----- Material provided

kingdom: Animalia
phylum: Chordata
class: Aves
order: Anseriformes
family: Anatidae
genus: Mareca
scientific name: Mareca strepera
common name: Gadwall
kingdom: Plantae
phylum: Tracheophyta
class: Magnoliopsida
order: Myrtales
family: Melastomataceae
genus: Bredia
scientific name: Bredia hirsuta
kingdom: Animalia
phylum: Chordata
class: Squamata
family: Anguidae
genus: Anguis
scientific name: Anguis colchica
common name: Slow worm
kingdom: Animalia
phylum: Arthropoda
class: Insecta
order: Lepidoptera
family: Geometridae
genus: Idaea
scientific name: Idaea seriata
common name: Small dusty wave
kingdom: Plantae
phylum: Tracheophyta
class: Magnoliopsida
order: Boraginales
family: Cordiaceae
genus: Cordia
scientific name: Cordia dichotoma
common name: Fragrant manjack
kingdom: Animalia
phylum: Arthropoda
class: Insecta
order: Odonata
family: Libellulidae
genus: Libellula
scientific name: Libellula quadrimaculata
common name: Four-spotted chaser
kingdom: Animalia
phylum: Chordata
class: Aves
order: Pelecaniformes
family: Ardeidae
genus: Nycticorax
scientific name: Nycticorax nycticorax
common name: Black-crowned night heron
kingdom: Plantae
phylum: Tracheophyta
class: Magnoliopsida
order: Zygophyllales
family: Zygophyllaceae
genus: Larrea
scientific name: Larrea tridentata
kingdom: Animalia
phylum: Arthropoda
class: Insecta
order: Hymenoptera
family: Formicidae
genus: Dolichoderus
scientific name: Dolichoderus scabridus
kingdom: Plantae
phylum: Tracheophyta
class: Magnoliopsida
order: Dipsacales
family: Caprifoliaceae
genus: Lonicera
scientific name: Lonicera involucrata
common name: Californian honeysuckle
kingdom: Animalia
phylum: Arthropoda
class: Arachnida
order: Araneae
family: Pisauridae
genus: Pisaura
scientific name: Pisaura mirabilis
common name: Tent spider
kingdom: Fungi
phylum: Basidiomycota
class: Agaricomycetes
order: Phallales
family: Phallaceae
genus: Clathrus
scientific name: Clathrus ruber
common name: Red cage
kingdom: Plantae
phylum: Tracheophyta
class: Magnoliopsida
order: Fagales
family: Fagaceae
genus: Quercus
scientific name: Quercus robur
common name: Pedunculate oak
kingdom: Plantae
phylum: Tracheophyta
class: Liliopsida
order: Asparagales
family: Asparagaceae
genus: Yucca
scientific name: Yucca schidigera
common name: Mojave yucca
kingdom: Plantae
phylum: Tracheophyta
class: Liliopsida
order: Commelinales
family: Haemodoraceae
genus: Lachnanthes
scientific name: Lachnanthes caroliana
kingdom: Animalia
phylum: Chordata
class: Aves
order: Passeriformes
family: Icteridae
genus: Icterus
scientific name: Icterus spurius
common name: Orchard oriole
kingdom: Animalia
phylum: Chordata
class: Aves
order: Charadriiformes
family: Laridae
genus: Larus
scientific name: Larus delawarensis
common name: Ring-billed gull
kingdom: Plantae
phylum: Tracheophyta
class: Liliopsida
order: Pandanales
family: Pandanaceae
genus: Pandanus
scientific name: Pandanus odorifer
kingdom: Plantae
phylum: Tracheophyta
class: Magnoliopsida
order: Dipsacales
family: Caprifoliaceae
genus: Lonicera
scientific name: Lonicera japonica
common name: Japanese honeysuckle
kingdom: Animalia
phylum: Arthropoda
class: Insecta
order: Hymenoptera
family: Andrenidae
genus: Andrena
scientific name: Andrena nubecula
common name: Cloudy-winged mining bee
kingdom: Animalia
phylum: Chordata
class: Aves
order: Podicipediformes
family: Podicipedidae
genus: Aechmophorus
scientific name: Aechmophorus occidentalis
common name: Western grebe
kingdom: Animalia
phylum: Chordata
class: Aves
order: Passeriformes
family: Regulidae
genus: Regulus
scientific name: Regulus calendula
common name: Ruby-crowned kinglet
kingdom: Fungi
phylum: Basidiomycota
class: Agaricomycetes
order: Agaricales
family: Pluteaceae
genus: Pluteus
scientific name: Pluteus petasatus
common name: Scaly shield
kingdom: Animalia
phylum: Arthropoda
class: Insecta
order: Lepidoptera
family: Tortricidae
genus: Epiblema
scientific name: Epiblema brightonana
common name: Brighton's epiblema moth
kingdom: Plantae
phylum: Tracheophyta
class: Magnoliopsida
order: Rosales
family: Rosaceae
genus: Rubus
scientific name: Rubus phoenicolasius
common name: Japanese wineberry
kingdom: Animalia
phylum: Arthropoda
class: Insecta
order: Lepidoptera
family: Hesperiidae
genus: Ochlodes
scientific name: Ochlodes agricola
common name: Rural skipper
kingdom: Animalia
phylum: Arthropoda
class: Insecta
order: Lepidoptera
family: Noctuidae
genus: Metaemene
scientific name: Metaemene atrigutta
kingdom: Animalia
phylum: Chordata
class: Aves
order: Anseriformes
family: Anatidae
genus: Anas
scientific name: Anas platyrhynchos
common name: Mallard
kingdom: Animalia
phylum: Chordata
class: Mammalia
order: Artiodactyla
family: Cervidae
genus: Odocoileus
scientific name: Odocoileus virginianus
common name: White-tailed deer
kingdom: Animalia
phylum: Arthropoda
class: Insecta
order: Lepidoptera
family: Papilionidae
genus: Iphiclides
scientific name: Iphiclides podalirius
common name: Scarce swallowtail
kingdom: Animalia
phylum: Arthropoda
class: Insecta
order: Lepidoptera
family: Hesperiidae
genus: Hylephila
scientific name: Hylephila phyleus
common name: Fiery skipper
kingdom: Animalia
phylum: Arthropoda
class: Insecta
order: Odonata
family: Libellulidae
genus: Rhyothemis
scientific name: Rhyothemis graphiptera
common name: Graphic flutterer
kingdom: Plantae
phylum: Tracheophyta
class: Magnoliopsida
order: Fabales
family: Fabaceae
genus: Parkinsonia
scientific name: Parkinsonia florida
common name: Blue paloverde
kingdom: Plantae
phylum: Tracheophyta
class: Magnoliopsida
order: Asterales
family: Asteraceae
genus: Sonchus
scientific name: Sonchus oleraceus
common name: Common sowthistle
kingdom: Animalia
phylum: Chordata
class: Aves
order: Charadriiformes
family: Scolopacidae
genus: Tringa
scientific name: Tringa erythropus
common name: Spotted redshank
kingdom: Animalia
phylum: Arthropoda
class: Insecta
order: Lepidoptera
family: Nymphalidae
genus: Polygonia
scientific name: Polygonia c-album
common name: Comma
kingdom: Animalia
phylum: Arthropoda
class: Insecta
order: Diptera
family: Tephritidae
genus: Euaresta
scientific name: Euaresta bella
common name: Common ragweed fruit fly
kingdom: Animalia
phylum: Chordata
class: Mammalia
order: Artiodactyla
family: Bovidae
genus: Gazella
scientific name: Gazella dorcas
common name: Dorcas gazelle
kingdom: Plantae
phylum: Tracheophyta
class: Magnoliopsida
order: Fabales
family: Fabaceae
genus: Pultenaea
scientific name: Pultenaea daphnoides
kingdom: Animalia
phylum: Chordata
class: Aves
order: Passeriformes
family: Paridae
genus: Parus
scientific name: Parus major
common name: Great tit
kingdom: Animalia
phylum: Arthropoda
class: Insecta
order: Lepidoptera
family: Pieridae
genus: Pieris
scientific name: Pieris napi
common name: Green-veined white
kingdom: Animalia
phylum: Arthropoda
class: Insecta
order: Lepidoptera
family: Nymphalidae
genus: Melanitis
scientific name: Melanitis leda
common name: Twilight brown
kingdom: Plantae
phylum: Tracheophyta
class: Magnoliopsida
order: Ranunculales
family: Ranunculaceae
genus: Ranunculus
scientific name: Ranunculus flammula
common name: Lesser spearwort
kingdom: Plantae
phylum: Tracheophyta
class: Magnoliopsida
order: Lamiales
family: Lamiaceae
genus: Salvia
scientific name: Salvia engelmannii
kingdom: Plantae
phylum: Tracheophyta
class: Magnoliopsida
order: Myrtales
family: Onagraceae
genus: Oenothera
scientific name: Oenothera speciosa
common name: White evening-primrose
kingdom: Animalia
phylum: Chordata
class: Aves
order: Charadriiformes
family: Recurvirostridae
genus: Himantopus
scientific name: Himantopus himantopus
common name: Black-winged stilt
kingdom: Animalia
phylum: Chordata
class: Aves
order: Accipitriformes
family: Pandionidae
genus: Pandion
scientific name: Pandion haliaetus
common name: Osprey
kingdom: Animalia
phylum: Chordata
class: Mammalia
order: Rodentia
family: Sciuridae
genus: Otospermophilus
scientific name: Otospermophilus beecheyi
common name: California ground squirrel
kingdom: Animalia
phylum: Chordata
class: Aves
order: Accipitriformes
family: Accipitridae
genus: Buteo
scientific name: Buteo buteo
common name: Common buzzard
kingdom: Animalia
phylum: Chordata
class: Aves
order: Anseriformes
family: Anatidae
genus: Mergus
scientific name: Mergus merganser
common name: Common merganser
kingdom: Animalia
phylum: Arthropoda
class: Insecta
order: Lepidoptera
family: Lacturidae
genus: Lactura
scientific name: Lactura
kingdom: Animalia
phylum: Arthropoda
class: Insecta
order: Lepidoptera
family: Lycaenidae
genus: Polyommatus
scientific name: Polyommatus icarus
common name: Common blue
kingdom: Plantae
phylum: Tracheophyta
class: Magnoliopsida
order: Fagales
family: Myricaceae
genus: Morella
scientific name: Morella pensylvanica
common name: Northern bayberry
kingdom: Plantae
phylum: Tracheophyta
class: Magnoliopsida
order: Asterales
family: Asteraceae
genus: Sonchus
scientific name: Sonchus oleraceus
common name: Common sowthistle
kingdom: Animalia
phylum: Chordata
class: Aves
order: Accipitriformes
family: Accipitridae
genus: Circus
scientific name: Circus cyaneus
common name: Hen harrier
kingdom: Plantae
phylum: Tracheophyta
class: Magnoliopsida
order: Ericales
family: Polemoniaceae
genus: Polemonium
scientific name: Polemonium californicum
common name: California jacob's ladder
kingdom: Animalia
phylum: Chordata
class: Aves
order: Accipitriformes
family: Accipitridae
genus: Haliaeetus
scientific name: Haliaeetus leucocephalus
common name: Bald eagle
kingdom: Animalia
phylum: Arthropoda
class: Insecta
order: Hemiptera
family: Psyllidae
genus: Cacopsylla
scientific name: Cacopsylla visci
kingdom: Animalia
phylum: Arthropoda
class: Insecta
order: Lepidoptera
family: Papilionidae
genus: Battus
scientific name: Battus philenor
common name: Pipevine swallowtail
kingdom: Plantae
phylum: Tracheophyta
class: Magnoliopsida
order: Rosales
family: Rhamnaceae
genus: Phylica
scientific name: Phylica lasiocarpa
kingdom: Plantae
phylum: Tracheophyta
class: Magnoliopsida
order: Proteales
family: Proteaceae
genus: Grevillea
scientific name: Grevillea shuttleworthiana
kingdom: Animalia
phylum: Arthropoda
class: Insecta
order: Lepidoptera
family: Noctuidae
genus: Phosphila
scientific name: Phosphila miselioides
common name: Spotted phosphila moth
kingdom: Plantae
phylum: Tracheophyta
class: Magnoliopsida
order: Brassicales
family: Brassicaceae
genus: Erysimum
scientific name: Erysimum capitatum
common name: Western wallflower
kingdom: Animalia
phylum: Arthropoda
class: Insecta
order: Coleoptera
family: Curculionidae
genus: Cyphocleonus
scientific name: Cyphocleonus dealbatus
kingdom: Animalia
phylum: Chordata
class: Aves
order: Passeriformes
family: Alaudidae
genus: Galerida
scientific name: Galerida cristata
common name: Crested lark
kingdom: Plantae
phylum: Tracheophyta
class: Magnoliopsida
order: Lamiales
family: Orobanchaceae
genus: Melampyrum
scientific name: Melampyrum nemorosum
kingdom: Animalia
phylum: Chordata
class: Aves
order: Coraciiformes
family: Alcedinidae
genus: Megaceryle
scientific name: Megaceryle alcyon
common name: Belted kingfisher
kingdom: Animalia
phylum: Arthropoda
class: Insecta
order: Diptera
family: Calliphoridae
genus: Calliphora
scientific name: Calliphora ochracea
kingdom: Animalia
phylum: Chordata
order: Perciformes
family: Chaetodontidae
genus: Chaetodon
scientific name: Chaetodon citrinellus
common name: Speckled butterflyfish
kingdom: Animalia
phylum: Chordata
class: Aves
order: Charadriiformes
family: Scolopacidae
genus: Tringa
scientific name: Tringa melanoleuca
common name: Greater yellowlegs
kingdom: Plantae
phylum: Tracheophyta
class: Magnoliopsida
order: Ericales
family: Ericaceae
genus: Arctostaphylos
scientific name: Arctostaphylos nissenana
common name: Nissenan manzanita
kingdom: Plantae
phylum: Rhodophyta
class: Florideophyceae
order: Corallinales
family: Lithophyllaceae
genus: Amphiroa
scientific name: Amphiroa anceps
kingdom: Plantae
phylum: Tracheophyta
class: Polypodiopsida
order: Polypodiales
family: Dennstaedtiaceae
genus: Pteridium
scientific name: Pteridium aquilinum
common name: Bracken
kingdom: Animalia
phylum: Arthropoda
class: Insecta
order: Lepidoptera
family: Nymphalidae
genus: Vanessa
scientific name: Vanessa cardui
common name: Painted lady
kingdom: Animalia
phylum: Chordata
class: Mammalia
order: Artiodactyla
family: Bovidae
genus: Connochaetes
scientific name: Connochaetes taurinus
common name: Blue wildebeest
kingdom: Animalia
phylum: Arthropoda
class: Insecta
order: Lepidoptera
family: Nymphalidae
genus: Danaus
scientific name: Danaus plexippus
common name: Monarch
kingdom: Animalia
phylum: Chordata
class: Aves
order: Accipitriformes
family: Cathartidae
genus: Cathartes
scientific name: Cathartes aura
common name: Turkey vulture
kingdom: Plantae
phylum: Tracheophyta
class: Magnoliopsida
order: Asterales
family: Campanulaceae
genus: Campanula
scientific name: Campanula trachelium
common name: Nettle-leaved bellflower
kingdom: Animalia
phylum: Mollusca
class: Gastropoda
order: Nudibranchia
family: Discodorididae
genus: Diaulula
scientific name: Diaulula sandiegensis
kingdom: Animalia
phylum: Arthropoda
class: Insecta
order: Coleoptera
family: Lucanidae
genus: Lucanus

----------

● What is required
Reproduce the rows above verbatim, starting with their very first line and going on through the line containing "scientific name: Nycticorax nycticorax", with both of those lines included.

● Exercise response
kingdom: Animalia
phylum: Chordata
class: Aves
order: Anseriformes
family: Anatidae
genus: Mareca
scientific name: Mareca strepera
common name: Gadwall
kingdom: Plantae
phylum: Tracheophyta
class: Magnoliopsida
order: Myrtales
family: Melastomataceae
genus: Bredia
scientific name: Bredia hirsuta
kingdom: Animalia
phylum: Chordata
class: Squamata
family: Anguidae
genus: Anguis
scientific name: Anguis colchica
common name: Slow worm
kingdom: Animalia
phylum: Arthropoda
class: Insecta
order: Lepidoptera
family: Geometridae
genus: Idaea
scientific name: Idaea seriata
common name: Small dusty wave
kingdom: Plantae
phylum: Tracheophyta
class: Magnoliopsida
order: Boraginales
family: Cordiaceae
genus: Cordia
scientific name: Cordia dichotoma
common name: Fragrant manjack
kingdom: Animalia
phylum: Arthropoda
class: Insecta
order: Odonata
family: Libellulidae
genus: Libellula
scientific name: Libellula quadrimaculata
common name: Four-spotted chaser
kingdom: Animalia
phylum: Chordata
class: Aves
order: Pelecaniformes
family: Ardeidae
genus: Nycticorax
scientific name: Nycticorax nycticorax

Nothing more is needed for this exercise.